Wednesday, February 16, 2011

Revenge is Mine says the Lord

Throughout this past year I must confess I have thought of all of the ways to extract revenge on Mark McHenry.  In the beginning I also must admit I did some pretty bad things.  I said bad things, I called him really bad names and his girlfriend worse names.  I said horrible things to him in retaliation for the hurt he caused me and my family.  One of the most awful things I did was contact her husband.  In my defense I was told by my husband he already knew...another lie...he didn't have a clue.  So two marriages were destroyed and families were harmed at the selfishness of two people.
I called names, I cleaned my toilet with his toothbrush, I turned off his cell phone and then I asked my Lord for forgiveness.  Daily I ask the Lord to forgive my thoughts.  Some days are worse than others.  I would get pleasure from going online and reading blogs of ladies that did really horrible things...like writing on cars with spray paint, etc.  and wished I had the guts to do such a thing.  I don't and I finally realized all of the revenge and wrath only hurt one person and that was me.  By this time he could care less.  I still think back to before I knew about the affair and think of the hurtful things he said about my weight, my smell, my need for perfume, my not being clean enough, I was NEVER good enough...I was made to feel inferior.  That is one of the hidden things of divorce...you lose all self esteem.  I had a great job, a second job at church, I was well respected at both and loved by many but that didn't matter...one person...could make me feel so inferior and dirty with his words and actions.

There is scripture that I find pleasure in...instead of me looking for revenge...
Romans 12:19 says "Revenge is mine, says the Lord, I will repay"....I can't imagine the revenge the Lord can take...I don't want anyone I know or care about to EVER feel the revenge of the Lord because it will be unimaginable...When I am having revengeful days I think about that scripture and smile to myself.  I know that is evil but for a minute it feels good.  Then I feel bad...I also repeat things like "you reap what you sow" and know one day it will all come back to bite him on the butt and look forward to witnessing that  day.  I also know this is not very Christian-like.
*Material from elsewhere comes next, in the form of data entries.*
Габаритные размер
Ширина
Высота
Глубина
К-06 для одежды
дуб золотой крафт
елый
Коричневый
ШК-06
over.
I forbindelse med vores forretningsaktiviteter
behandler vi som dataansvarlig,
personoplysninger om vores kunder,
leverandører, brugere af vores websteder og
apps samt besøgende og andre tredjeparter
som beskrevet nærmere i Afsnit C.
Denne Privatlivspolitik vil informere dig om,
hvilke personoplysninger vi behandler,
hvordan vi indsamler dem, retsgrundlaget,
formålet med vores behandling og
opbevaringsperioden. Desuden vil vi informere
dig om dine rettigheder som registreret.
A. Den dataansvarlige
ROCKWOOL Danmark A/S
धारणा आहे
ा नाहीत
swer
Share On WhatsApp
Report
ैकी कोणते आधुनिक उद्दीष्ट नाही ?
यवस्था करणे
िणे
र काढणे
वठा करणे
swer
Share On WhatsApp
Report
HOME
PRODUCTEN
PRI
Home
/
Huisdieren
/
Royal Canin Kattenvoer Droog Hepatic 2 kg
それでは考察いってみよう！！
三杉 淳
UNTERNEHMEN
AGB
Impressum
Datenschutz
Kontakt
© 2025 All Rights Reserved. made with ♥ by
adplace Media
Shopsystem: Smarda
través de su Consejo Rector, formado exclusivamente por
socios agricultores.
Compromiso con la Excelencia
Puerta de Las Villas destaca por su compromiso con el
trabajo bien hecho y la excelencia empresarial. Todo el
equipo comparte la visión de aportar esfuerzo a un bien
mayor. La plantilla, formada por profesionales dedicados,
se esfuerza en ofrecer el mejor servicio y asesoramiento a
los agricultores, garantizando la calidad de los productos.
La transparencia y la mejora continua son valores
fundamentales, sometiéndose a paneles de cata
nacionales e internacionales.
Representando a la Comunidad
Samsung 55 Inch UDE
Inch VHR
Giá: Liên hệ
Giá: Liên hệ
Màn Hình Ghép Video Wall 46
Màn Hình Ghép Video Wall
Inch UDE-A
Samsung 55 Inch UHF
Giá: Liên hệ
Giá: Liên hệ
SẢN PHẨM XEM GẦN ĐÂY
I also know my Lord.  I know he is a forgiving and loving Lord and will forgive anything if we just ask.  Mark was my best friend and in the blink of an eye he went from my friend and lover to my enemy.  How is that possible? I ask God that all the time...how does that happen?
I know God will forgive him if he will just ask and I hope he has asked for forgiveness.  I know it doesn't sound like it but I forgave him a long time ago but there are days when I ask for revenge.

It is hard to be a Christian all the time and as you can tell I am still working on a lot of things.  I love my Lord and ask his forgiveness and ask Mark for forgiveness too for my actions.  My heart feels good at these times.  Then there are days when i repeat "revenge is mine, says the Lord, I will repay."